はじめに
タイ市場内のマスク事情
あらためてマーケットの場内に入ると、さらに複数のマスク屋台が確認できました。使い捨てサージカルマスクから高密度のN95型マスクまで、種類も在庫も豊富です。
タイ生産の日本向け輸出品マスクは16枚入り250バーツ(約875円)、ベトナム製のマスクは一箱50枚入りが800バーツ(約2,800円)。N95型は一枚70バーツ(約245円)、20枚セットで1,300バーツ(約4,550円)という価格帯です。コロナ騒動以前からもPM2.5問題でマスク需要が高かったタイでは、模造品や粗悪品のN95型も数多く出回っていたため、これらの屋台で売られているマスクも正規品かどうかは疑問が残りますが、それほど暴利という価格でもないところは、良くも悪くもタイらしいといった印象です。
屋台に置かれたマスクを買う人
店員にマスクの売れ行きを尋ねてみると、すべての屋台から「まあ、ボチボチですね…」と判で押したような返答がかえってきます。この対応から察するに(価格面でもいえることですが)これらの屋台間で何らかの談合が行われているのは間違いないでしょう。
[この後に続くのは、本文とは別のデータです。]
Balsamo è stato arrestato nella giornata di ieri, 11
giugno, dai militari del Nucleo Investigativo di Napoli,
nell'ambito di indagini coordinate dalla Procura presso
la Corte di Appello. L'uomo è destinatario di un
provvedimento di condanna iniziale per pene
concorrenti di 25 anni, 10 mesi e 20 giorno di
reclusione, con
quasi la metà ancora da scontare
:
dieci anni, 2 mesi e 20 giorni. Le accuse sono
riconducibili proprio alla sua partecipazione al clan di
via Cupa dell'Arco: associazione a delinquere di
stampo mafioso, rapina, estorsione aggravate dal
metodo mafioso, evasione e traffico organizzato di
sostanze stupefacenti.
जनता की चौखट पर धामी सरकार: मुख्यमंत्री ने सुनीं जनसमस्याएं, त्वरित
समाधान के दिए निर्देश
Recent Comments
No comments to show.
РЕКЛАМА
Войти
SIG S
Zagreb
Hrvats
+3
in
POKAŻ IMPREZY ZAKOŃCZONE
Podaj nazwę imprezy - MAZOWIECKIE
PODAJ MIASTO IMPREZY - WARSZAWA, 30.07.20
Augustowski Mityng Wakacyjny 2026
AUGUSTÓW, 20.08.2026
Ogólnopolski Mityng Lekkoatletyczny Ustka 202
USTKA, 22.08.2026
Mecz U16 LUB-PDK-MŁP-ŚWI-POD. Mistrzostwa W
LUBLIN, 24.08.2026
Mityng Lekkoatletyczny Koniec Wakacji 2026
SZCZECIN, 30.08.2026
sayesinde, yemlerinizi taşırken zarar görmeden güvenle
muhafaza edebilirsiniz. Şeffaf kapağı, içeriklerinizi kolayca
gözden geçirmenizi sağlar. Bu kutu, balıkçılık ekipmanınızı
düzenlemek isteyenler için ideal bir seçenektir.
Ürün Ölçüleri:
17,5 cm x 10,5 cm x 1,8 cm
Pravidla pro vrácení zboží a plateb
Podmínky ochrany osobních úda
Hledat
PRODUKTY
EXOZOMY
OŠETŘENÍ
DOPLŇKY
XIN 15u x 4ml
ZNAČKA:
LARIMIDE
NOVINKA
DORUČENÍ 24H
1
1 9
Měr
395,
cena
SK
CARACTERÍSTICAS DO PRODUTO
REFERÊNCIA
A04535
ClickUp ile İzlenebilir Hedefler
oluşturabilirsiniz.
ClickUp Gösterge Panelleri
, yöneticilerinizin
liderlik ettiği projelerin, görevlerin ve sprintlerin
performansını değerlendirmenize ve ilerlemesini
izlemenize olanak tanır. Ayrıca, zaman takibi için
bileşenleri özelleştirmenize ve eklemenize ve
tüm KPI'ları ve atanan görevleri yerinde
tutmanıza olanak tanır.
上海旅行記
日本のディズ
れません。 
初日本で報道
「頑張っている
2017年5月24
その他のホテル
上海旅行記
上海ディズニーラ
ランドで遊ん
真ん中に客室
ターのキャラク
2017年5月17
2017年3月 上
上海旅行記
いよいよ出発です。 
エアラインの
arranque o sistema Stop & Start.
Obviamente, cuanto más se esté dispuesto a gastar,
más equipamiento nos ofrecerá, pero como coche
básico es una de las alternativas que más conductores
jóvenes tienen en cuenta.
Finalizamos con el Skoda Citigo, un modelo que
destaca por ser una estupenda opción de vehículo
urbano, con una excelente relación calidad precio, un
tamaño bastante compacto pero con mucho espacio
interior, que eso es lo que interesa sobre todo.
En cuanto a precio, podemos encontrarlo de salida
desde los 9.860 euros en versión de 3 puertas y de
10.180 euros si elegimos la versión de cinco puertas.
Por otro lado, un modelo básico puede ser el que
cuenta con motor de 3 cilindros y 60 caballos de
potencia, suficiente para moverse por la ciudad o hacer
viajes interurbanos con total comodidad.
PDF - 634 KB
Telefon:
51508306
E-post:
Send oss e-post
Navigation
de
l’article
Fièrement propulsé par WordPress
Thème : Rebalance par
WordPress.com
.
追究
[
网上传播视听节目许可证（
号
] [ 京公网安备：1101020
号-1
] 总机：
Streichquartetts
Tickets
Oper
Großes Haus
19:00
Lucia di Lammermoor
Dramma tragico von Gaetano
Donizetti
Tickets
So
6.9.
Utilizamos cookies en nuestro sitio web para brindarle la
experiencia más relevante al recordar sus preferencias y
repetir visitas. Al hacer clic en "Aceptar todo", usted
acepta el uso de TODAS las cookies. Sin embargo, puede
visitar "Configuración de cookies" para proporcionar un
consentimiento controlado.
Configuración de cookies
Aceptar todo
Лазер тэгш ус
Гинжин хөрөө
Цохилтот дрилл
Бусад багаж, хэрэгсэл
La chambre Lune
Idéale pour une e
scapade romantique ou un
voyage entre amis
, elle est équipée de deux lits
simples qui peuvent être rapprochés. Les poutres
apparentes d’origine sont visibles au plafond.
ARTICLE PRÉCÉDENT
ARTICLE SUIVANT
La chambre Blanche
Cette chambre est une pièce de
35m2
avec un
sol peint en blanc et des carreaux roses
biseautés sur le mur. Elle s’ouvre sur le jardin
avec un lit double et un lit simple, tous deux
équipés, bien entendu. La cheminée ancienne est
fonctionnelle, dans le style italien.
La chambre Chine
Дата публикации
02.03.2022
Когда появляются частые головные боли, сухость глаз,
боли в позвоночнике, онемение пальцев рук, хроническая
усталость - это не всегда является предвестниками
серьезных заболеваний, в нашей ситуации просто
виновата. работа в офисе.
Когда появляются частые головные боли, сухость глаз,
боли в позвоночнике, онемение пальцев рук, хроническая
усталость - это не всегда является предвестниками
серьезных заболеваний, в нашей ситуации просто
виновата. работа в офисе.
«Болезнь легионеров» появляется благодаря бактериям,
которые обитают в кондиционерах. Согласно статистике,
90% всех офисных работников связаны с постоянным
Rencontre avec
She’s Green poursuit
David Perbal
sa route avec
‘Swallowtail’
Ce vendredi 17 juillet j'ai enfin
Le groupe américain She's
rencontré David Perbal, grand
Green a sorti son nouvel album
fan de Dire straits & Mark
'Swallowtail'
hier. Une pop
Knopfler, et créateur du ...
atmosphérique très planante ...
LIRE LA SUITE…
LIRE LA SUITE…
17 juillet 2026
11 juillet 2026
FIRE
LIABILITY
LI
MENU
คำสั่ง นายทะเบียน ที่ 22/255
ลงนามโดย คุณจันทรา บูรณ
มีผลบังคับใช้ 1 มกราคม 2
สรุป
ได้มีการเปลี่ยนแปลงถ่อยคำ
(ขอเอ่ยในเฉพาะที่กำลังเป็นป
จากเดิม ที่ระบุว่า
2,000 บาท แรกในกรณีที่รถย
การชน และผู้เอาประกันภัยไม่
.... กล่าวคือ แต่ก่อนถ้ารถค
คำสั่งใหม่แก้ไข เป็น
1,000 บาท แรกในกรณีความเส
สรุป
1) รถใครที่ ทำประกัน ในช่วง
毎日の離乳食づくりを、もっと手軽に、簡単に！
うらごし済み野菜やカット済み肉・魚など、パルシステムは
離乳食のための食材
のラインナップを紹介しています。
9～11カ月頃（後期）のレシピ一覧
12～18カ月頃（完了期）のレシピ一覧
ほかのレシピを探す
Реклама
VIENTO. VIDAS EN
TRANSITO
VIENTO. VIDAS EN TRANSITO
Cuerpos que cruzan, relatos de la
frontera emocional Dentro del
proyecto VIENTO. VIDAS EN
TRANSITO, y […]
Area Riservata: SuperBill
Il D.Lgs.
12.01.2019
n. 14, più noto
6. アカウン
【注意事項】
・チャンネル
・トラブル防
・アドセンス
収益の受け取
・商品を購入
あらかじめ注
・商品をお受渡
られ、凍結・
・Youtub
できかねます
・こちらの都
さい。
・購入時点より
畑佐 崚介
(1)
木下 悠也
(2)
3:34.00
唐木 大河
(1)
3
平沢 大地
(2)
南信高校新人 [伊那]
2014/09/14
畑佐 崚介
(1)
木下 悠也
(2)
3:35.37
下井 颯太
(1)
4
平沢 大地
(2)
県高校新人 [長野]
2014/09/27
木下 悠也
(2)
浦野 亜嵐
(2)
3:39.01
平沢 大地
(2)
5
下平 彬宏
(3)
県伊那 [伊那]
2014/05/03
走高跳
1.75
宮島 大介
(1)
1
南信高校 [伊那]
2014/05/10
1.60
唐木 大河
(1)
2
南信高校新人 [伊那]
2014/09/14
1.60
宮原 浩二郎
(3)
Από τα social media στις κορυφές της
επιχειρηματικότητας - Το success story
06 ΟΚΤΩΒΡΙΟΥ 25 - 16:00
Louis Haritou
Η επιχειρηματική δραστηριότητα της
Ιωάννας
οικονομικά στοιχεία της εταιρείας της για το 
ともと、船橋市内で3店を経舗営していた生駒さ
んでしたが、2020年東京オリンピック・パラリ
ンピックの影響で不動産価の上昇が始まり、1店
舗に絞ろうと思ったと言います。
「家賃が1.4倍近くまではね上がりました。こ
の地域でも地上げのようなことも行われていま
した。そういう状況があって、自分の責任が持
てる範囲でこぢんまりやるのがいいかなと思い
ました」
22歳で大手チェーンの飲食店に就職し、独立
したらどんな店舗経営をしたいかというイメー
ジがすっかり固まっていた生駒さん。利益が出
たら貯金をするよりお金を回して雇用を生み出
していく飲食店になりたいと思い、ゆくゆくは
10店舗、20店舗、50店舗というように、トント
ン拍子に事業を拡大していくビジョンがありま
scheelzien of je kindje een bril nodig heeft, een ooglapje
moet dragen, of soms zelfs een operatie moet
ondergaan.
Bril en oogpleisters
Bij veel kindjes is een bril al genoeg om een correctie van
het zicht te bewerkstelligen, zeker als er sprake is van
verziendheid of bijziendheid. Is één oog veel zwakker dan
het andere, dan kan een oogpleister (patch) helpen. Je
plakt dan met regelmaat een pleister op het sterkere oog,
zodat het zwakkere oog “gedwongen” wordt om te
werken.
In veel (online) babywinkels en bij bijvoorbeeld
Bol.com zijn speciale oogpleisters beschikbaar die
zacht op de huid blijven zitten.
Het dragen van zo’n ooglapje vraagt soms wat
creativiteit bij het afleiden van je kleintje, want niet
どこの国でも市場にはパワーがあります。かつては日本でも終戦直後の闇市で、全国的に物資が不足していたにも関わらず、多くの生活必需品が溢れ返っていたという歴史にもあるように、庶民が非常時に頼れるのは政府の防護策や配給よりも、商魂たくましい人びとが行き交う市場なのだと実感させられた次第です。